III. UNE NOUVELLE OCCASION MANQUÉE

Votre rapporteur salue l'impulsion donnée par Arnaud Leroy pour faire avancer des mesures attendues dans un monde maritime constamment négligé par le Gouvernement . Il fallait certes commencer par là. Mais votre rapporteur anticipe d'ores et déjà l' essoufflement de cette dynamique , qui ne suffira pas à redorer le blason de la France maritime, faute d'une véritable vision politique en faveur de la croissance bleue. On se contente trop souvent de poser la première pierre en repoussant au lendemain les choix difficiles : le présent texte n'échappe pas à cette règle.

A. UN MANQUE DE CONSIDÉRATION POUR LE TRAVAIL DU SÉNAT

Entre son dépôt, le 8 juillet 2015 sur le bureau de l'Assemblée nationale, et son examen en séance publique par les députés, les 2 et 3 février derniers, cette proposition de loi est passée de 23 articles et 231 alinéas à 77 articles 2 ( * ) et 515 alinéas, soit plus qu'un triplement de volume en nombre d'articles et un doublement en nombre d'alinéas par rapport à la version initiale.

ÉVOLUTION DU NOMBRE D'ARTICLES ENTRE LA VERSION INITIALE, LE TEXTE DE COMMISSION ET LE TEXTE ADOPTÉ PAR L'ASSEMBLÉE NATIONALE

ÉVOLUTION DU NOMBRE D'ALINÉAS ENTRE LA VERSION INITIALE, LE TEXTE DE COMMISSION ET LE TEXTE ADOPTÉ PAR L'ASSEMBLÉE NATIONALE

Votre commission a, elle, dû examiner ce texte dans des conditions déplorables, puisque le Gouvernement a décidé d'engager la procédure accélérée le 12 janvier 2016 et que la majorité présidentielle a fait le choix de l'inscrire au plus vite à l'ordre du jour.

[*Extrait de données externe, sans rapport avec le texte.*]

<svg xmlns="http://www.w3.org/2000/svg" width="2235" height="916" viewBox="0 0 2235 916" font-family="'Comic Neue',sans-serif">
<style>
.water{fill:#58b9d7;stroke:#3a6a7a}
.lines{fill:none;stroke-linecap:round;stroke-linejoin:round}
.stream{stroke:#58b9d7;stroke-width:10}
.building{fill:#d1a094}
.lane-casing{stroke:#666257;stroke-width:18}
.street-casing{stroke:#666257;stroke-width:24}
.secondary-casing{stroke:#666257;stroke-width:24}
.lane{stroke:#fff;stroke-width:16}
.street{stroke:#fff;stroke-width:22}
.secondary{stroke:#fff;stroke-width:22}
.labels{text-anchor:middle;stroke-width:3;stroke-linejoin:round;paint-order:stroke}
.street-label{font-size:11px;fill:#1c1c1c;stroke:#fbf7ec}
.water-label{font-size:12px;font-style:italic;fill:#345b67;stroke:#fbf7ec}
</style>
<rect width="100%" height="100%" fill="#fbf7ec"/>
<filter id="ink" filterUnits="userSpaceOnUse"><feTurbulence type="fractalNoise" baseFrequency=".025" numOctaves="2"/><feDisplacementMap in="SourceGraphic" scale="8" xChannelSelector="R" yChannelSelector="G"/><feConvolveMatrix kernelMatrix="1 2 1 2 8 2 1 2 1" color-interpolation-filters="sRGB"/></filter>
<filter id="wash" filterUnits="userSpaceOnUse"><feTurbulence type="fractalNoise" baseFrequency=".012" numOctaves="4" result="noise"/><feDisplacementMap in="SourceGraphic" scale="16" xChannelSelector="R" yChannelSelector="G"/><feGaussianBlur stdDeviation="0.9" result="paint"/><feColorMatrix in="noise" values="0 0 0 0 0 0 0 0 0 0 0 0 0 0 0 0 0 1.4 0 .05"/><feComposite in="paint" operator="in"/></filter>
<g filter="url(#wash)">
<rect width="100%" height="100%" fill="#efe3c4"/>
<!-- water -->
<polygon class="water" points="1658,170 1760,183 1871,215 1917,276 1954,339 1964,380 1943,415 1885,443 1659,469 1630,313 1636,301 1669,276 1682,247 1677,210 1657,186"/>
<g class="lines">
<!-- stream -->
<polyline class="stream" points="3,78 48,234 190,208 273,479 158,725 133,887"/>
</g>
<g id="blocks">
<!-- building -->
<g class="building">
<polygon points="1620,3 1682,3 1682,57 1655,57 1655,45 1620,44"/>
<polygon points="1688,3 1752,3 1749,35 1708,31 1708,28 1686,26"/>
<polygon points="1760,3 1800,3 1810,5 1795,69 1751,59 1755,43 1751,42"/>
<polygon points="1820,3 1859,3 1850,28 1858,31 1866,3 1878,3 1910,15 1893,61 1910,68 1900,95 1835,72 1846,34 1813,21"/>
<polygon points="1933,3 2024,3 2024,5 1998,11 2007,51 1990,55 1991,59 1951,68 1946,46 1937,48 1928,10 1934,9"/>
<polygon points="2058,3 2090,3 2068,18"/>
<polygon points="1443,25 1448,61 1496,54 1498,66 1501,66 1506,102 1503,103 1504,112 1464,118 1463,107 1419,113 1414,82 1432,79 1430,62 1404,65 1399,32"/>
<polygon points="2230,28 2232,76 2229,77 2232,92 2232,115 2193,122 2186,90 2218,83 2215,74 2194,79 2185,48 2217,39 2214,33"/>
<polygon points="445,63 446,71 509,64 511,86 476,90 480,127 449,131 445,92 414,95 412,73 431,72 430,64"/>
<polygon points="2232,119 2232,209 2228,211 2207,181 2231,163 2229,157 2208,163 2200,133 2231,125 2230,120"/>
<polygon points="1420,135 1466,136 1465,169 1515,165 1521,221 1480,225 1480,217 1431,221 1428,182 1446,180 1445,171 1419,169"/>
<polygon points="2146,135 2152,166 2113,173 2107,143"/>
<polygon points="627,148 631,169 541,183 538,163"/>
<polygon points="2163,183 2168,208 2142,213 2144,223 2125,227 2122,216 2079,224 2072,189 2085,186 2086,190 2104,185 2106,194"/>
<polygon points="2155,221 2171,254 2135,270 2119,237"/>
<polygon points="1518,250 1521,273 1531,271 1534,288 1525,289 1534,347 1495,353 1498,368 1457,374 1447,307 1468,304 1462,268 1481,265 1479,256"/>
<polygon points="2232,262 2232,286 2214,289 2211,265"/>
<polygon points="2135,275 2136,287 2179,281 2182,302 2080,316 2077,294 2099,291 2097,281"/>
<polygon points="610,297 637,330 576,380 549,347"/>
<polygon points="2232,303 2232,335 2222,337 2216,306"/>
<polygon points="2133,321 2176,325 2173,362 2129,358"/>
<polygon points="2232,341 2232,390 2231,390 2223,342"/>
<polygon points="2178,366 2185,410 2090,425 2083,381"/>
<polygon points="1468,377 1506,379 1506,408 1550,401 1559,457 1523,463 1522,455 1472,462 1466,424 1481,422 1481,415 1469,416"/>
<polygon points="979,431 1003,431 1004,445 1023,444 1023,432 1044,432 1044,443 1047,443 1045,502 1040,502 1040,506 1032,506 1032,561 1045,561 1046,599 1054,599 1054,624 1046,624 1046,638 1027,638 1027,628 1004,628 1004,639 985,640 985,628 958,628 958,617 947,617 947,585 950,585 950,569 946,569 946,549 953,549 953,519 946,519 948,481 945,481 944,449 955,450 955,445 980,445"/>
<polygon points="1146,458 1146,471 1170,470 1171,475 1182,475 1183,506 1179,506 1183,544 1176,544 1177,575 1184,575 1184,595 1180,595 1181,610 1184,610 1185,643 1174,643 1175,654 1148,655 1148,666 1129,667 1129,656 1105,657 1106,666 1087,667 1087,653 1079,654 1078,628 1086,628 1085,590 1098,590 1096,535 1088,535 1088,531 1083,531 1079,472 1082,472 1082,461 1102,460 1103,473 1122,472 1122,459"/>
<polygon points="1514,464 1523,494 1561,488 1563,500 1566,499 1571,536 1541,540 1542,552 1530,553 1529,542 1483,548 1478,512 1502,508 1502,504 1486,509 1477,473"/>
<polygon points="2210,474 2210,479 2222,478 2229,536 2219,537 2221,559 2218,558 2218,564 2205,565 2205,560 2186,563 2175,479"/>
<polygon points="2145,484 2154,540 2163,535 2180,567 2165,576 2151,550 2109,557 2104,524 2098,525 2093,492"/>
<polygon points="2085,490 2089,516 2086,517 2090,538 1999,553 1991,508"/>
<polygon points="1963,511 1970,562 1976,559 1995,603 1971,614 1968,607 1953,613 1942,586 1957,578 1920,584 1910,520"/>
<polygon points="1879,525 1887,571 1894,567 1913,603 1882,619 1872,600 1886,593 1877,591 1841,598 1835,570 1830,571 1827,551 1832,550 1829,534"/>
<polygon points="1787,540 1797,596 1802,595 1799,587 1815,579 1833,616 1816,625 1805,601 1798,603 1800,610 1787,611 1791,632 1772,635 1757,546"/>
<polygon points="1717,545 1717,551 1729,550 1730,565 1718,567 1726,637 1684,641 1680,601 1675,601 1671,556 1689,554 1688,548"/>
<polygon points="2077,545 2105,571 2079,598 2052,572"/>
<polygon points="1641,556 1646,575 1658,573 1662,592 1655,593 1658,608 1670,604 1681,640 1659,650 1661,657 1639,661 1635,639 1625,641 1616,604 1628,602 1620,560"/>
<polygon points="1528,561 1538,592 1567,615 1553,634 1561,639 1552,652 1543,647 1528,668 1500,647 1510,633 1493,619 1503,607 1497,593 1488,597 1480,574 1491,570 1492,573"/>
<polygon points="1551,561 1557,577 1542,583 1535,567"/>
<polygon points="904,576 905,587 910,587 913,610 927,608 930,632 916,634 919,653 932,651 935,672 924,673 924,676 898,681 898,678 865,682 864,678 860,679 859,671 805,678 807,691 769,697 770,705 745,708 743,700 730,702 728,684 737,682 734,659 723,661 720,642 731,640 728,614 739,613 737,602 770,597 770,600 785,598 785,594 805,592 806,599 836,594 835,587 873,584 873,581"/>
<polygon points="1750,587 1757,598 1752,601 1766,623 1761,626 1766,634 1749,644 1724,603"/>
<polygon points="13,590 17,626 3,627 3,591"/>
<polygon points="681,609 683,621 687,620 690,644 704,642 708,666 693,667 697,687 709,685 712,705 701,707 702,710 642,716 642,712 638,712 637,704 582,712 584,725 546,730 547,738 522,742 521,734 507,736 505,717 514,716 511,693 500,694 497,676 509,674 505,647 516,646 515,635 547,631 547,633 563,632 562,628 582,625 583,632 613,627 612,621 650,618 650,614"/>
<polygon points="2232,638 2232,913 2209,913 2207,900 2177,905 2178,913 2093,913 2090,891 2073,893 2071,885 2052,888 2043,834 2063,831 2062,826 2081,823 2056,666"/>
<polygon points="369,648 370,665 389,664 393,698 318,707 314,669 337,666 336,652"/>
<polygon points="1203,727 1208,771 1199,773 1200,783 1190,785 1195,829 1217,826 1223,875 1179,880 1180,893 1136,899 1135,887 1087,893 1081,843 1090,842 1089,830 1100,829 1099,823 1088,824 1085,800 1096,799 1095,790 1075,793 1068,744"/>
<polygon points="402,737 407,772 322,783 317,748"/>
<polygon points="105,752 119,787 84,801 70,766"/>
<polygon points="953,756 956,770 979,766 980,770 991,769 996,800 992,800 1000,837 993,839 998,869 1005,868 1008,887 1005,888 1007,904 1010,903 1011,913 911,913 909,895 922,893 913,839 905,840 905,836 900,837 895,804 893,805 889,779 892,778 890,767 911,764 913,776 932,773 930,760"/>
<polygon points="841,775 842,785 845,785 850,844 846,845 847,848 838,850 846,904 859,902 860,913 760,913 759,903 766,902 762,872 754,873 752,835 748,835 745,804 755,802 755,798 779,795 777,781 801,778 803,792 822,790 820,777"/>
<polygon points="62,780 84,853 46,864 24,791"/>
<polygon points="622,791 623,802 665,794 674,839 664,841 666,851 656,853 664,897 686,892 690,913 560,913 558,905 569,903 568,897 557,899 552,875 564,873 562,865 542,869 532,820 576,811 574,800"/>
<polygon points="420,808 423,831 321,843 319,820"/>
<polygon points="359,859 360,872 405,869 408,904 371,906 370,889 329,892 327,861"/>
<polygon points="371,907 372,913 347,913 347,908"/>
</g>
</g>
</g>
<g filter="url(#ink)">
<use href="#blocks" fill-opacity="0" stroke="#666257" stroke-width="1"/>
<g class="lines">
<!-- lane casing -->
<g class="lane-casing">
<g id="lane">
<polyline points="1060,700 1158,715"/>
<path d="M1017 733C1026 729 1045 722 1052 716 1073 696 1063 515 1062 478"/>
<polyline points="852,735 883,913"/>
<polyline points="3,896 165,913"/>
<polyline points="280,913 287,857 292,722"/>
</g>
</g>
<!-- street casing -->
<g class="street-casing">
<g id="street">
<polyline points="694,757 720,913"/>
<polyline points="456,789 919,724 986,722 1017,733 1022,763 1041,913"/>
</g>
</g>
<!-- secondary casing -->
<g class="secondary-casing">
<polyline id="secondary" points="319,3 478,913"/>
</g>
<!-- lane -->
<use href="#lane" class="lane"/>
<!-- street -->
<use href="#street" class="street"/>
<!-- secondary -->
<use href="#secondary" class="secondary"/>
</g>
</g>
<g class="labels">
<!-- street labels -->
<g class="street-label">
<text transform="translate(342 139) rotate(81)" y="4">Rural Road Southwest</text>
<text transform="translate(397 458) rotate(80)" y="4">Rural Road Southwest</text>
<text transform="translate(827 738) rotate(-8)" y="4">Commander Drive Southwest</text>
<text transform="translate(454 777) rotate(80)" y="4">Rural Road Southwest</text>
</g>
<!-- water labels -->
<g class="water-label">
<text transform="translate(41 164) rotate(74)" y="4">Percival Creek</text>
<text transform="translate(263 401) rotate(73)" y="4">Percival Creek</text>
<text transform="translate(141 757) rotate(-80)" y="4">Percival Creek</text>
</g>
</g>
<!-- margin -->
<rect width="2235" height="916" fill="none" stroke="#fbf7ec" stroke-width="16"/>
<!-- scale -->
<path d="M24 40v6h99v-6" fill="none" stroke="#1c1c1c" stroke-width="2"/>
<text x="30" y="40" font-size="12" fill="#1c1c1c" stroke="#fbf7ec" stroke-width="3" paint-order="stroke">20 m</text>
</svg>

Votre rapporteur déplore ce manque de considération pour le Sénat, qui dispose de trois semaines effectives pour mener ses travaux, là où les députés ont eu huit mois.

C'est d'ailleurs la troisième fois, sur un total de trois textes à dimension maritime, que le Gouvernement procède de la sorte . Le projet de loi sur la piraterie maritime avait été transmis au Sénat le 20 avril 2014 après quatre mois de travail des députés, puis examiné en urgence par votre commission le 13 mai 2014 et en séance publique le 15 mai 2015. Le projet de loi, déguisé en proposition de loi, sur les dockers avait connu un sort similaire, que votre rapporteur Michel Vaspart avait alors dénoncé.

À chaque fois, bien sûr, l'urgence à agir est invoquée . Cela est d'autant plus troublant ici, que ce texte contient des mesures qui sont demandées par le monde maritime depuis parfois près d'une décennie .

À cela s'ajoute le fait que cette proposition de loi a tellement été remaniée par l'administration , qu'elle en est presque devenue, une fois de plus, un projet de loi. Les nombreux articles additionnels, écrits dans les bureaux de la direction des affaires maritimes au ministère des Transports, de la direction des douanes au ministère des Finances ou des directions des libertés publiques et des affaires juridiques, de la police judiciaire ou de la police aux frontières au ministère de l'Intérieur, en témoignent. Pour autant, ces dispositions ne font l'objet d'aucune étude d'impact , puisqu'elles ne figurent pas dans un projet de loi clairement assumé par le Gouvernement. Certaines mesures n'ont de surcroît qu'un lien très indirect avec l'économie maritime, en concernant par exemple les migrants de Calais ou la lutte anti-terroriste .


* 2 La proposition de loi comporte formellement 82 articles, mais il convient de retrancher les suppressions d'articles liées à des déplacements pour assurer la cohérence du texte, qui comporte réellement 77 articles.